Second, in your remarks about the LED module, you state, " You can use this lamp in Surefire lights provided you use an 18500 Li-Ion rechargeable cell." As you're no doubt aware as you read this, you meant to say "if you use a 17670 cell." 

The 17670 is equivalent to a Wolf Eyes 168B (1400 mAh) or its successor, the 169B (1500 mAh).


----------



## linerlock (Oct 14, 2006)

*Re: New Reviews at FlashlightReviews.com*



Quickbeam said:


> I don't know where the name came from - only Fenix-Store would know that.

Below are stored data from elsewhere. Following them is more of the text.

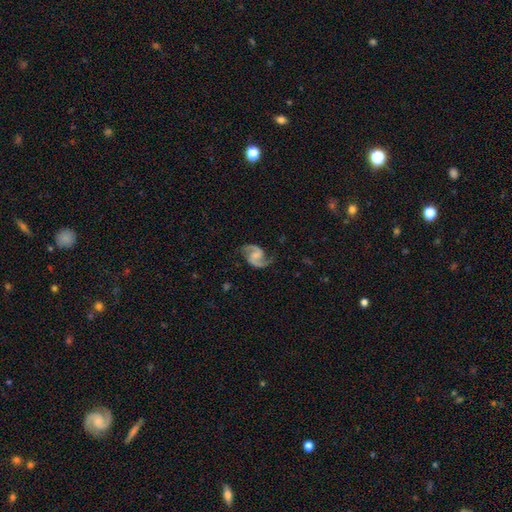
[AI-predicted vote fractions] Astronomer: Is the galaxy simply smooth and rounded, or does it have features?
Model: featured or disk — 91%.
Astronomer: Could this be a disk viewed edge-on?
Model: no — 98%.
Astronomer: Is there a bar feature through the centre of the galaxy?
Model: weak — 47% (runner-up: no, 37%).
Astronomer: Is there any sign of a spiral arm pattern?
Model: yes — 98%.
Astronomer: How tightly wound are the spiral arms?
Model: medium — 56%.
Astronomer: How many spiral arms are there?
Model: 2 — 94%.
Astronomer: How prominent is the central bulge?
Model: none — 38% (runner-up: small, 34%).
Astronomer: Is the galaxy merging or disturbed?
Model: none — 80%.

David Chow is the gentleman who runs fenix-store.com. While other CPF'rs have may have performed the Luseon mod to the E1 on their own, David is responsible for making the Luxeon modded E1-47 commercially available through his on-line store. His username here on CPF is "4sevens". I suspect this has something to do with the "-47" suffix he has attached to his special edition E1.


----------



## Quickbeam (Oct 15, 2006)

*Re: New Reviews at FlashlightReviews.com*

E0 review has been updated with new runtime after thoroughly cleaning the contacts. Much improved.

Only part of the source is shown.